◆ **PEDIDO ESCRITO 1**: No artigo sobre Camões, que fenômeno da natureza o Poeta acrescenta à figura mitológica da Aurora?
◆ **PEDIDO ESCRITO 2**: Redigite fielmente o trecho do artigo sobre Camões que começa nas palavras "E já a mãi de" e para logo depois de "estava. (II, 92)".

Estudos Camonianos

Por mares tantas vezes navegados

 

Apercebida de bússola e astrolábio, com vento contrário ou de feição, em tempos que já se perdem na distância, lancei-me pela primeira vez à leitura integral do texto épico de Luís de Camões. Era este para mim um mar desconhecido, ao qual me aventurava sem saber nem experiência, mal podendo manejar os instrumentos, mas com o arrojo e a paixão dos vinte anos.

Como as naus dos descobridores, o meu barco tinha uma quilha ousada, que abria caminho entre "as ondas encurvadas" (II, 20), e também eu descobria os perigos e a insuspeitada beleza que se me oferecia; também eu pude ver que, no "meu" mar, os "medos / Tinham coral, e praias, e arvoredos!" Fascinada, quis recomeçar. E, desde então, recomeço e torno a recomeçar, presa nas malhas do texto - ou nas ondas do mar?

Muitas vezes naveguei, muitas vezes pensei naufragar e me salvei, muitas vezes visitei os mesmos lugares. A cada fim de viagem pensava: "Não me resta mais nada a descobrir". Mas lá ia outra vez e, nas rotas tantas vezes percorridas, o novo - a meus olhos, digo eu; outros o terão visto, mas não me chegou o seu testemunho. Vejo-o ainda com os olhos virginais com que, segundo Michel Ângelo, Adão olhou a Deus pela primeira vez. Assim foi na minha última viagem, a que acabo de fazer.

Chegara Vasco da Gama a Melinde. Passara a noite. Amanhecia. E o Poeta sintetiza a vagarosa passagem da noite ao dia, mais uma vez recorrendo à figura mitológica da Aurora - mãe de Mémnon - mas acrescentando a subtil notação de um fenômeno da natureza sempre ligado a esta hora: o orvalho.

E já a mãi de Ménon a luz trazendo

Ao sono longo punha certo atalho;

Iam-se as sombras lentas desfazendo

Sobre as flores da terra em frio orvalho,

Quando o Rei Milindano se embarcava

A ver a frota que no mar estava. (II, 92)

(Linhas do conjunto de dados)
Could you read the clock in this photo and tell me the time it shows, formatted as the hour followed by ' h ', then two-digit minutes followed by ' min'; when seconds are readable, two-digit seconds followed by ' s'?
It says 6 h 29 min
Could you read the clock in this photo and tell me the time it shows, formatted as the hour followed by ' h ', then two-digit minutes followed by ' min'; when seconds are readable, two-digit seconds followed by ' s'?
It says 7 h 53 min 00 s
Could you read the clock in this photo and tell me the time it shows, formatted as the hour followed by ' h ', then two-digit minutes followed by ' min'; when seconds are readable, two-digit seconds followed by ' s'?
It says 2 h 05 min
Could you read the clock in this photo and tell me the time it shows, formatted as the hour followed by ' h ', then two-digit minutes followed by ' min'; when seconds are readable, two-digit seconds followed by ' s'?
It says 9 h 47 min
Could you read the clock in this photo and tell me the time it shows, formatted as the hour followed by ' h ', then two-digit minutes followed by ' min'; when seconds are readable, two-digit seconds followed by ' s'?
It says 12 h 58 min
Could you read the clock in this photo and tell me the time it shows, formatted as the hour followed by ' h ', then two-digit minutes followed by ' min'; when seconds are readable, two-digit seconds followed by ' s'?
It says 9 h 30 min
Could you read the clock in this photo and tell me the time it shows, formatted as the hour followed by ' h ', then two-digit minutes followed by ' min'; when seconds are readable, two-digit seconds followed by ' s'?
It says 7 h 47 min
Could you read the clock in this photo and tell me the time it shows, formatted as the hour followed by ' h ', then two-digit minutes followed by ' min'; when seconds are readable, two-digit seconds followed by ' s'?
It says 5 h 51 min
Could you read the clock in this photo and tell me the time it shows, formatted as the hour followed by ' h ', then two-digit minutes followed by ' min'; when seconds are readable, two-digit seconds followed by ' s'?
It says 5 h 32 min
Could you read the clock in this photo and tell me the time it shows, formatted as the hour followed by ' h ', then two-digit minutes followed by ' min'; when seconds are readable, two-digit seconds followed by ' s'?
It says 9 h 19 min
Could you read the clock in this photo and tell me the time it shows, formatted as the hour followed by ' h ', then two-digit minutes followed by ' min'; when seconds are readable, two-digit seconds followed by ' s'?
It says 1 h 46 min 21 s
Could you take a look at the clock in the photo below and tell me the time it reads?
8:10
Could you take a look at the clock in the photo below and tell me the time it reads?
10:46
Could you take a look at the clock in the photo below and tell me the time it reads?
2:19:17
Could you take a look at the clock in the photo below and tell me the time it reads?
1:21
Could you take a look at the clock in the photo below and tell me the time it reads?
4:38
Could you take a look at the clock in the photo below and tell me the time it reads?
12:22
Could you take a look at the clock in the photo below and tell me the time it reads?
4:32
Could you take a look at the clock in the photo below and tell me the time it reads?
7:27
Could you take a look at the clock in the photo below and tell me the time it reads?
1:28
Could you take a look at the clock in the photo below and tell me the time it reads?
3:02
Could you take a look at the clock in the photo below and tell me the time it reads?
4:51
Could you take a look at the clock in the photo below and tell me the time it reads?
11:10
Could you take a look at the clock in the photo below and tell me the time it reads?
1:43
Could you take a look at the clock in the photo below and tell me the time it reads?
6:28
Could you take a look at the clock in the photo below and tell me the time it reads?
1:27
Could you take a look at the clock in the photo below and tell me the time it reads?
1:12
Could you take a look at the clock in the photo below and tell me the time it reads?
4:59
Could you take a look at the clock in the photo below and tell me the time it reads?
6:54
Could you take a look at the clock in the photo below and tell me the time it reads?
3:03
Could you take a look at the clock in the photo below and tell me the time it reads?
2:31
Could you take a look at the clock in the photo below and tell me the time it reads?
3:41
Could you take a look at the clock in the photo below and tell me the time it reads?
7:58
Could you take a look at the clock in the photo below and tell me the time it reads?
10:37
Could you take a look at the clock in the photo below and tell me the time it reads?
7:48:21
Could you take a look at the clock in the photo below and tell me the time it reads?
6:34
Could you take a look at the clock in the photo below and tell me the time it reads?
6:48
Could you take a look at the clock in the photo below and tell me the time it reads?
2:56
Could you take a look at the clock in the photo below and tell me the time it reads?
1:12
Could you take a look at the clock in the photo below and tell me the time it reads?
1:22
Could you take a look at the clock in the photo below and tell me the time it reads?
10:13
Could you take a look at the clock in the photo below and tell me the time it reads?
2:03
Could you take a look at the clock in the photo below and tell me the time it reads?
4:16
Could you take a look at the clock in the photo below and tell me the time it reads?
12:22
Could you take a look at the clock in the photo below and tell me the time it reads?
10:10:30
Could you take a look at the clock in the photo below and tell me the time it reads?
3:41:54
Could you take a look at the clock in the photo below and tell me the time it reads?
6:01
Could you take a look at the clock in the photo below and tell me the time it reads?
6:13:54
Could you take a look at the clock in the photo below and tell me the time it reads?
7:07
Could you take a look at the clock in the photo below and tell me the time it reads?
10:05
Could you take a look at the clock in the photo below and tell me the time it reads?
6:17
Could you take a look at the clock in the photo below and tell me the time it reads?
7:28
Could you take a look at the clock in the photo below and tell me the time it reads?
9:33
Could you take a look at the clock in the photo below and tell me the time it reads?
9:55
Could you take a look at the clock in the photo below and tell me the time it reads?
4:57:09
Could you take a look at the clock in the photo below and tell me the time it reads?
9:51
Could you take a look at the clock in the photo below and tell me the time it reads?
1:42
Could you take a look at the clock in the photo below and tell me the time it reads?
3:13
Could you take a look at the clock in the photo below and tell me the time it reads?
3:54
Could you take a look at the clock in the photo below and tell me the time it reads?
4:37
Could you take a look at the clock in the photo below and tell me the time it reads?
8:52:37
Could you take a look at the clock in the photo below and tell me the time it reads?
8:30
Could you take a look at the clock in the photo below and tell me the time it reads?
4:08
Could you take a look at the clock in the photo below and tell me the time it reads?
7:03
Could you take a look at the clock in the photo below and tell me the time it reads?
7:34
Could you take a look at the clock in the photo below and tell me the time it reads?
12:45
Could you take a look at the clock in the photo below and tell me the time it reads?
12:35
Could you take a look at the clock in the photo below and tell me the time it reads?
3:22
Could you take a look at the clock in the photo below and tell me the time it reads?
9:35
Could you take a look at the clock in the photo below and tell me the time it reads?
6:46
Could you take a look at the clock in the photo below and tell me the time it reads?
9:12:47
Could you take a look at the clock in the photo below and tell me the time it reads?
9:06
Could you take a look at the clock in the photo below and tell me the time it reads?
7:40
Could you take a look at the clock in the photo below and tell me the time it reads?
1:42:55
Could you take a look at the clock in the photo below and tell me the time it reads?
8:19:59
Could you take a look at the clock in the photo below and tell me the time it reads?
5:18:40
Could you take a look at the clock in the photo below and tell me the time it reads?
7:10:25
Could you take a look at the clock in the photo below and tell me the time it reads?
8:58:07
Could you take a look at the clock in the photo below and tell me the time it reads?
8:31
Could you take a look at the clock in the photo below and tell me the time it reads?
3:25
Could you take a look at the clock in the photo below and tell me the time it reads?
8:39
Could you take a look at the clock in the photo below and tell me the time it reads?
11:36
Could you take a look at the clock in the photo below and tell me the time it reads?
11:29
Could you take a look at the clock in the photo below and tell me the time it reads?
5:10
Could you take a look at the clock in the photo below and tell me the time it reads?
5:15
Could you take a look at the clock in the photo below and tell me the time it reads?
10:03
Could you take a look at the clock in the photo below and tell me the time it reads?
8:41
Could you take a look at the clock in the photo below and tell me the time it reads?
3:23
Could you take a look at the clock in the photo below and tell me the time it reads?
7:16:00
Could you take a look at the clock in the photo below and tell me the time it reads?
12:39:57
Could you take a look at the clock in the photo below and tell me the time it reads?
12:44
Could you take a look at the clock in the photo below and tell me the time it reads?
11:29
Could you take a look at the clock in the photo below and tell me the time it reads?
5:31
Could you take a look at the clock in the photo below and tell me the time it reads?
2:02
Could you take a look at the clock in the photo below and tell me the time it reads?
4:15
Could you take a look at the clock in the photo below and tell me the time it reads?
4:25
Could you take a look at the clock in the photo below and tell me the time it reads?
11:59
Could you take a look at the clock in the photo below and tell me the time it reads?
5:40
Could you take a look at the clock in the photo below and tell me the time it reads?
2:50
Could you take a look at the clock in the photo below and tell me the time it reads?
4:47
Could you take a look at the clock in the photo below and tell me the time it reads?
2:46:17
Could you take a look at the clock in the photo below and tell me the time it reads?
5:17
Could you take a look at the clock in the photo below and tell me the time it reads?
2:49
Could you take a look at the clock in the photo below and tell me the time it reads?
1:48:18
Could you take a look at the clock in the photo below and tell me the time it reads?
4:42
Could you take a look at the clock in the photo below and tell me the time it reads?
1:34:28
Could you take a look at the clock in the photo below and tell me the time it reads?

◆ **RESPOSTA COMENTADA 1**: O orvalho.

◆ **RESPOSTA COMENTADA 2**:
E já a mãi de Ménon a luz trazendo

Ao sono longo punha certo atalho;

Iam-se as sombras lentas desfazendo

Sobre as flores da terra em frio orvalho,

Quando o Rei Milindano se embarcava

A ver a frota que no mar estava. (II, 92)